In another meeting last week in The City I was with the KIM Head of a large global law firm overseeing the process of deepening relationships with clients. He recognised the need for a meaningful client relationship to be 3 level deep and the importance of illustrating the differences in the way we all see the same event or object. His company is getting clients in at 3 levels for show and tell and share sessions as a way of cementing a relationship and getting expectations and aspirations out on the table.
Focus on Risk and Assets as a framework when thinking about what Critical Knowledge to keep
What struck a chord during last week’s meetings was the notion of risk – most organisations understand risk but few set about managing Knowledge in that context or seeing Knowledge as an asset. While a lot of work has been done on the Risk of Knowledge loss less has been done on the value of Knowledge Assets.

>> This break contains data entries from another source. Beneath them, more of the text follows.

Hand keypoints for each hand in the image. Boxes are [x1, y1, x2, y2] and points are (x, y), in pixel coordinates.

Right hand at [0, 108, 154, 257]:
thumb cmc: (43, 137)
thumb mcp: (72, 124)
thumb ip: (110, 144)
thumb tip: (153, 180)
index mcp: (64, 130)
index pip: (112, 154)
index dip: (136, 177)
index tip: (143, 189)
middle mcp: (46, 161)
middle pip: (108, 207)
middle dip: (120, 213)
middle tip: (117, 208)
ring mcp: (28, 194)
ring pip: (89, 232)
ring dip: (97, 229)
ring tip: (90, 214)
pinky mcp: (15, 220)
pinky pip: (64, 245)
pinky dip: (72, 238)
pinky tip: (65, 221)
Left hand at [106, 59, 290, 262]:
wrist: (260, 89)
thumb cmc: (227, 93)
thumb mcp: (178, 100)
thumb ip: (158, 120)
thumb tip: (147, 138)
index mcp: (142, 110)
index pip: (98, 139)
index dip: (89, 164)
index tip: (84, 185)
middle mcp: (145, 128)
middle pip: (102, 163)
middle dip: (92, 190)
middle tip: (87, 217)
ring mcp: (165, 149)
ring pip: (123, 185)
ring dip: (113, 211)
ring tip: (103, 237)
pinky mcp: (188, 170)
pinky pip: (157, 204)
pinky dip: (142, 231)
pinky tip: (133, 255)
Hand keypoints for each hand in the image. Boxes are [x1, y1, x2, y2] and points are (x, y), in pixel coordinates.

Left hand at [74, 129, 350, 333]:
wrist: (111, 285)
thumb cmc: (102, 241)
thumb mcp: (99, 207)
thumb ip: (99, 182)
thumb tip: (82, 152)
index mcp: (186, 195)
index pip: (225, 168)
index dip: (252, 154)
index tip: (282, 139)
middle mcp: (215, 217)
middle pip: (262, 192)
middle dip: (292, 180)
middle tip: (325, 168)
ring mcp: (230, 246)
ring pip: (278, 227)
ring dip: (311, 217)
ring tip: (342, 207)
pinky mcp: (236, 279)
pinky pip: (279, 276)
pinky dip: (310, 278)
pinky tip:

Following a conversation between John Wade (Gill Jennings & Every) and Paul J Corney
This is how one organisation is starting to think about how to contextualise the capture and retention of its Critical Knowledge. This statemant (also from HBR – Managing your MIssion Critical Knowledge – January 2015) sums it up well:
Few companies think explicitly about what knowledge they possess, which parts of it are key to future success, how critical knowledge assets should be managed, and which spheres of knowledge can usefully be combined
Its a topic I will be picking up over the next couple of weeks at KM Middle East in Dubai where I am making a speech on Why effective knowledge capture and retention matters then running a workshop on Unlocking the true value of Knowledge Management: identifying and assessing your organisation’s Knowledge Assets and then Singapore where I will be running Masterclasses.